With so much email marketing advice on the internet, sometimes the “facts” contradict themselves.
So which are the email marketing myths, and which are the facts?
We wanted to bust these misconceptions once and for all. Here are the biggest and most harmful email marketing myths, as well as the truth.
The More You Send, The More They Ignore
This would only be true if you’re doing something ridiculous like sending them more than once a day, every single day.
It’s simply not true to say that more equals means less opens.
In fact, according to this great Hubspot Infographic, sending 4 emails in a month can double sales, as opposed to sending 1 email per month.
ALWAYS Use Short Subject Lines
Most email marketers will agree that the length of the subject line alone has a big influence on how many people will open it.
This isn’t always the case.
Short subject lines are better for certain industries, while longer ones (70 characters or more) do better in others.
That’s why it’s important to test different methods.
Emails with Images Get More Click-Throughs
Does a big eye-catching image in your email mean your subscribers will click through to your website?
Only sometimes. Again, it depends on the subject matter.
Many of your subscribers might even have images in their emails blocked by default — 60% of your subscribers, to be more exact.
This doesn’t mean you shouldn’t use images at all.
The best way to remedy this problem is to use alternative text with each image.
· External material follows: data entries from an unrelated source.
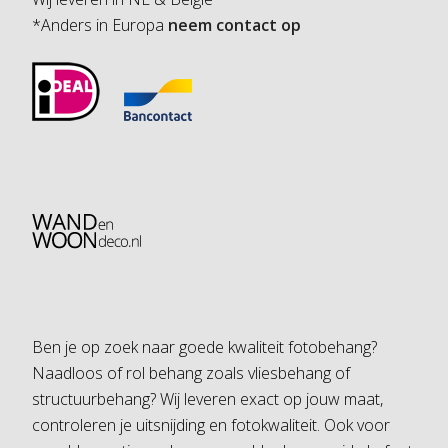
*Anders in Europa
neem contact op
Ben je op zoek naar goede kwaliteit fotobehang?
Naadloos of rol behang zoals vliesbehang of
structuurbehang? Wij leveren exact op jouw maat,
controleren je uitsnijding en fotokwaliteit. Ook voor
This is the text that will show up in place of the image.
That way, your reader will know to click on it.
Monday Morning is the Best Time to Send Emails
You might have heard someone say that Monday mornings are when most people are checking their inboxes.
Of course you need to know when most people open emails, so yours won’t get buried.
Here are real results:
- Monday – 10.4%
- Tuesday – 10.7%
- Wednesday – 10.7%
- Thursday – 9.4%
- Friday – 10.3%
- Saturday – 9.4%
- Sunday – 8.5%
Be sure to keep an eye on your own open rates, and send out on the days that see more opens on average.
As for the time of day, a survey conducted by Mail Chimp uncovered that more people opened their emails between 12 PM and 4 PM, with a peak around 2 PM.
If You Leave Out Trigger Words, Your Emails Won’t Be Marked As Spam
Trigger words are words like “Free” and “Sex” — words that are often associated with actual spam emails.
There are actually many ways for a perfectly good email to end up in a spam pile.
The main contributor is poor sender reputation.
You can get a poor sender reputation by…
- Unethically acquiring email contacts (adding them to your list without their consent. See the graph below.)
- Sending off-topic emails
- Continuously sending to “inactive” subscribers
Using trigger words in your subject lines is just a small contributor in what can land you on the email naughty list.
How to help prevent your messages from getting marked as spam:
- Clean out email addresses that haven’t opened an email from you in over 6 months.
- Segment your list to keep the messages relevant to their specific needs.
- Use relevant and high-quality lead magnets to get high-value subscribers.
- Don’t use a “no-reply” email address.
(Graph from Mail Chimp)
Here are the “trigger words” to avoid:
- Mentions large sums of money
- “money-back guarantee”
- ALL CAPS
- Includes sloppy HTML coding – usually happens when converting a word file to HTML
- Is one big image – because filters can’t read images, they assume spammers are trying to trick them.
Avoid Making Hard Sells
You definitely should tell your subscribers about new products and new offers.
How else are you going to make sales?
This is one of the worst email marketing myths — that you should only send them informational messages and not urge them to make a purchase at all, or hardly ever.
Sending them a highly personalized, high quality message is one thing, but it definitely should contain a call to action to tell them to take advantage of an offer.
There isn’t always a solid “yes” or “no” — that’s why keeping an eye on your own metrics is so important.
What works for one business might not work so well for another.
Keep an eye out, because we’ll be following up with more ways to make sure your subscriber list stays healthy, strong and growing!